Physical sciences > Mathematics > Mathematical analysis

Evaluation Type

Evaluation with final exam

Assessment Components

designation	Weight (%)
Exame	100,00
Total:	100,00

Eligibility for exams

No requirements.

Calculation formula of final grade

Final mark at "Época normal"

 Test 1 date: April 14, 2015.

Test 1 classification: Y (out of 10).

 Test 2 date: June 4, 2015.

Test 2 classification: Z (out of 10).

Final mark at "época normal":

(Y + Z)  if (Y + Z) is greater or equal to 10 and the student didn't make the exam at "época normal".

 

Exam classification: X (out of 20);

Final mark at "época normal":

X if the student made the "época normal" exam.

 

Remark 1: The "época normal" exam will consist of two parts, each marking out of 10, in correspondence to the material that have been evaluated at test 1 and 2. 

The student can decide not to make one of the parts of the exam, and then it will be considered the classification obtained by the student at the corresponding test. 

 

Final mark at Época de recurso

Final mark: mark obtained at the exam of "Época de recurso" (out of 20).

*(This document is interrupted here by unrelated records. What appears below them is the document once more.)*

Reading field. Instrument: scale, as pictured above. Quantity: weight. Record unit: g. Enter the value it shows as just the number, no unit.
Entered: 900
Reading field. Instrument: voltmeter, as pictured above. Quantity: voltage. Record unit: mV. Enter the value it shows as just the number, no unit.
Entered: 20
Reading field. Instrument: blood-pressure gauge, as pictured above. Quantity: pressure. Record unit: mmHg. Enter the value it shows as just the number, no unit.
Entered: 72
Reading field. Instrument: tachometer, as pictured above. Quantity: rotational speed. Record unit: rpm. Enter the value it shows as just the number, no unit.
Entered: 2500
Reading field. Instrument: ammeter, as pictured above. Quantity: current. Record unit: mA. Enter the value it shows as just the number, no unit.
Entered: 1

Remark 2: The "época de recurso" exam will consist of two parts, each marking out of 10, in correspondence to the material that have been evaluated at test 1 and 2. The student that was not approved at "Época normal" can decide not to make one of the parts of the exam, and then it will be considered the classification obtained by the student at the corresponding test.

 

Remark 3: The student that was approved at "Época normal"  can't use the classification(s) obtained by him at the test(s) if he decides to make the exam of "Época de recurso" for improving his final mark at the course.
 

Remark 4: At the "Época de recurso" exam, it is not possible to use the classification obtained  at any of the two parts of the"Época normal" exam. 

Final marks above 17

The students that have marks above 17 (at the two tests, or at the "Época normal" exam, or at the"Época de recurso" exam) will have to do an additional written test, at date after the "Época normal" exam.

Special assessment (TE, DA, ...)

Any student asking for an exam because of special conditions of his registration will do a written exam, but possibly, only, after an extra written or oral examination, in order to check if the student has a minimum knowledge about the unit so that he can do the special exam.

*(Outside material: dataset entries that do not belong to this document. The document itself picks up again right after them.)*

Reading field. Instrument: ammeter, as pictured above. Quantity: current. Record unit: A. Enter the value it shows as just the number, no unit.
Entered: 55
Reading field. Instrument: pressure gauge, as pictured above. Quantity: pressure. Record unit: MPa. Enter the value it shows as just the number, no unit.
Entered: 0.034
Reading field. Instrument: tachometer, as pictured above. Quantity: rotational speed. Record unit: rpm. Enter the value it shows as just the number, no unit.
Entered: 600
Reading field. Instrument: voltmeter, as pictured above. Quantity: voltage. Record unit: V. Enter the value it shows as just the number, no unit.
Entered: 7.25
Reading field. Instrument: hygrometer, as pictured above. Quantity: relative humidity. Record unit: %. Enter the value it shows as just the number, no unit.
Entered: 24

Classification improvement

The student that was approved at "Época normal"  can't use the classification(s) obtained by him at the test(s) if he decides to make the exam of "Época de recurso" for improving his final mark at the course. 

The student that has been approved at the school year 2013/14 and decides to improve his final mark at the course, he can do that only by making the exam and not by doing the tests.

Observations

Unit jury: Ana Paula Dias e José Carlos Santos.